Monday
Sep. 4, 2000
I Stop Writing the Poem
It was on this day in 1957 that Arkansas governor Orval Faubus called out the National Guard to bar nine black students from entering Central High School in Little Rock. In response, President Dwight D. Eisenhower sent in the 101st Airborn Division to make sure they could enroll. A few days later Eisenhower made a prime-time, live televised speech to the nation, in which he said, "Mob rule cannot be allowed to override the decisions of our courts."
It's the birthday of the historical novelist Mary Challans, born in 1905, London, who wrote under the pen name, Mary Renault. She's best known for The King Must Die (1958), set in ancient Greece.
It's the birthday outside Natchez, Mississippi, 1904, of novelist, poet, and essayist Richard Wright. His family moved around the South a lot when he was a boy, and Wright was largely self-taught, and never attended any school after 15. He spent his free time at libraries, particularly in Memphis, where he began reading H. L. Mencken.

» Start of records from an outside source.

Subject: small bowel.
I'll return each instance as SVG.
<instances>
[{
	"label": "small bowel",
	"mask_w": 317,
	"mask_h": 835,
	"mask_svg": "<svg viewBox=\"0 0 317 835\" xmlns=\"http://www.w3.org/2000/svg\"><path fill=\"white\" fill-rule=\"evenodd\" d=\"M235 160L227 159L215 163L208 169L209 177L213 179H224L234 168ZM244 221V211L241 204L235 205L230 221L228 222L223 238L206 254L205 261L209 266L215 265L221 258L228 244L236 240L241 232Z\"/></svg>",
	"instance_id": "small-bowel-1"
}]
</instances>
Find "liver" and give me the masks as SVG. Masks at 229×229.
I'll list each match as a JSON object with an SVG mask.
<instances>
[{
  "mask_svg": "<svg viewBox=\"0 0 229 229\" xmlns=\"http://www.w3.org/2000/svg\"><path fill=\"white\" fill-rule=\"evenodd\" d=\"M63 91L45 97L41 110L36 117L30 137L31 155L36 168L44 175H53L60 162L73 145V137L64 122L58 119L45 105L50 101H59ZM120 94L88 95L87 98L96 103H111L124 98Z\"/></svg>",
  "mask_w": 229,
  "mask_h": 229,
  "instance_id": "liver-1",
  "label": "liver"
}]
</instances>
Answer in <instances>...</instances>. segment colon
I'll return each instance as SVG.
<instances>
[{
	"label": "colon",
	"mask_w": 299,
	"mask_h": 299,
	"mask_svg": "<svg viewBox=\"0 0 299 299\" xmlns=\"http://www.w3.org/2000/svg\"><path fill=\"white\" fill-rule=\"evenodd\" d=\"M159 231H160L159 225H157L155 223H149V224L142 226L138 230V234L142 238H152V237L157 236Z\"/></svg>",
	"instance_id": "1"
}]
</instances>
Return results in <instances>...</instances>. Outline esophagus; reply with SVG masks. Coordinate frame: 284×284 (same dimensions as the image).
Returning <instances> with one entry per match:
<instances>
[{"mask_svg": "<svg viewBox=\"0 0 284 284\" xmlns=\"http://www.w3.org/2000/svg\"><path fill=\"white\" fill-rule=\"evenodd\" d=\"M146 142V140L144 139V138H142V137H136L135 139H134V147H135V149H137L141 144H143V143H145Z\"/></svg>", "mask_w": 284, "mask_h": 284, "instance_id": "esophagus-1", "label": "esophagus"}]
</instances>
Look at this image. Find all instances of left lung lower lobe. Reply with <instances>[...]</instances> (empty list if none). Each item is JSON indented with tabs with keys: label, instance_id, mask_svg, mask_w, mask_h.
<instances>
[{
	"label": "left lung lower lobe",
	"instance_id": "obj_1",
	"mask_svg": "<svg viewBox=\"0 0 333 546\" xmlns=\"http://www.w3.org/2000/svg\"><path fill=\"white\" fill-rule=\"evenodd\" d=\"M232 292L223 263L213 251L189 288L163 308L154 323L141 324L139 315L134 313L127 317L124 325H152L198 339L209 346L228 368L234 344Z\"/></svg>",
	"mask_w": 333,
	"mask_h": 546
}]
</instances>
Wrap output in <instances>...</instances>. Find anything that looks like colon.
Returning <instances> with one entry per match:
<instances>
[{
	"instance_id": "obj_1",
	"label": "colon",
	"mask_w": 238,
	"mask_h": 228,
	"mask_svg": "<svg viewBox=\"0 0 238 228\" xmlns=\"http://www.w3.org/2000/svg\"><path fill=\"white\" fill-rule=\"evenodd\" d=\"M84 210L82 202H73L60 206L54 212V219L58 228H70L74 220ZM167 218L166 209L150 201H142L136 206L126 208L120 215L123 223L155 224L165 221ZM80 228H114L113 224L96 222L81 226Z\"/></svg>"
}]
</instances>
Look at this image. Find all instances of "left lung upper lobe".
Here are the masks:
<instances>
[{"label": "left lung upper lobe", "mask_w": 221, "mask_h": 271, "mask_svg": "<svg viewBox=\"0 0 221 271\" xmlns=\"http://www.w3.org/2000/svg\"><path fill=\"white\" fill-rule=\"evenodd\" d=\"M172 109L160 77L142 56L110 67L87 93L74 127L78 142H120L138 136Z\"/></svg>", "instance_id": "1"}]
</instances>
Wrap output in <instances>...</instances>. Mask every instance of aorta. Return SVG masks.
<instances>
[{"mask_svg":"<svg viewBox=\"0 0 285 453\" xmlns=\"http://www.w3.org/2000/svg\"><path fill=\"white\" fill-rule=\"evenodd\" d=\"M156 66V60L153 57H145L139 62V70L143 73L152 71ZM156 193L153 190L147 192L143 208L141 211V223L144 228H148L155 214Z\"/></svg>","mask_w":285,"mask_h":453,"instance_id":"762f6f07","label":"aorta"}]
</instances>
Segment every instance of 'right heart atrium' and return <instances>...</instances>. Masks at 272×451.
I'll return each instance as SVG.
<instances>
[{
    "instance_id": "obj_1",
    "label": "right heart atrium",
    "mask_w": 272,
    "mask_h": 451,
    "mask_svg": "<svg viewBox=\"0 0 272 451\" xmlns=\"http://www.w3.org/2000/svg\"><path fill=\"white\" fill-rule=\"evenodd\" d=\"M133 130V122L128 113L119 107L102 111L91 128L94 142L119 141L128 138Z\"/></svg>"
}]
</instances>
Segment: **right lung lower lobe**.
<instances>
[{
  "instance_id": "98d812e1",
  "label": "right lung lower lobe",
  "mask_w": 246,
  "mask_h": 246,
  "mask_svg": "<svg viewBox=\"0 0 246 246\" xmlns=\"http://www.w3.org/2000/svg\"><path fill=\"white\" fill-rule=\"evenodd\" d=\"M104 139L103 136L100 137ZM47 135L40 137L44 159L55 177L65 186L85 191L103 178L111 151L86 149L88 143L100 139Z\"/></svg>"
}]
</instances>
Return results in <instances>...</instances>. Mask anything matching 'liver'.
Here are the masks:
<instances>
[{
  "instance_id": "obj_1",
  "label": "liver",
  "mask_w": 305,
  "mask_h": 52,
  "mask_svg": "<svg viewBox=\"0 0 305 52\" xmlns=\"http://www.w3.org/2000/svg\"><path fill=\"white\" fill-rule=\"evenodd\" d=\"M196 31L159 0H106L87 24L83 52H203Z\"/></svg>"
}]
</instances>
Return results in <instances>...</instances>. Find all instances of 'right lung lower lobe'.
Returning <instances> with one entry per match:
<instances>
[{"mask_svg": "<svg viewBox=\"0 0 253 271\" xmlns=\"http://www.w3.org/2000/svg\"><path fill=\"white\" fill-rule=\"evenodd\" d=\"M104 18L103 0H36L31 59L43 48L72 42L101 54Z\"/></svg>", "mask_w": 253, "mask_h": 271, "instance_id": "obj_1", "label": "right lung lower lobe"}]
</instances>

Since the library there was a "whites only" library, he forged a note from a white patron that said: "Dear Madam: Will you please let this nigger boy have some books by H. L. Mencken?" Wright made his way up to Chicago, became an activist in the Communist Party in the '30s, and started writing short stories as a part of the Depression-era Federal Writer's Project. His best known work is Native Son, the story of Bigger Thomas, a petty thief who is hired as a chauffeur by a rich white man. He kills the man's daughter, then his own girlfriend, then is finally arrested, tried, and condemned. The novel was controversial because, in the book, Bigger's lawyer argues that Bigger can't be held responsible for his crimes, that the real guilt lies with a society that won't accept him as a full human being, which drove him to kill. Wright left America not long after Native Son came out, and settled in Paris, where he published novels, short stories, plays, essays, poems, and memoirs before his death in 1960.
It was on this day in 1888, in Rochester, New York, that George Eastman received a patent for his new, easy-to-use camera, the Kodak.
It's the birthday of architect and city planner Daniel H. Burnham, born in Henderson, New York, 1846, founder of the influential "White City" style of architecture around the turn of the century. He was just 27 when he and architect John Wellborn Root went to work together to find new ways to build taller, fireproof buildings. Theirs were the first skyscrapers, and Burnham went on to design New York's Flatiron Building and Washington D.C.'s Union Station. From there he turned to urban planning. He was the chief architect of Chicago's 1893 World's Columbian Exposition, and built an elaborate fairground of grand boulevards, classical building facades, and lush gardens. This was the "White City" model, and the style spread around the nation. His greatest claim to fame, though, was the city of Chicago itself, for which he laid a plan out in 1909.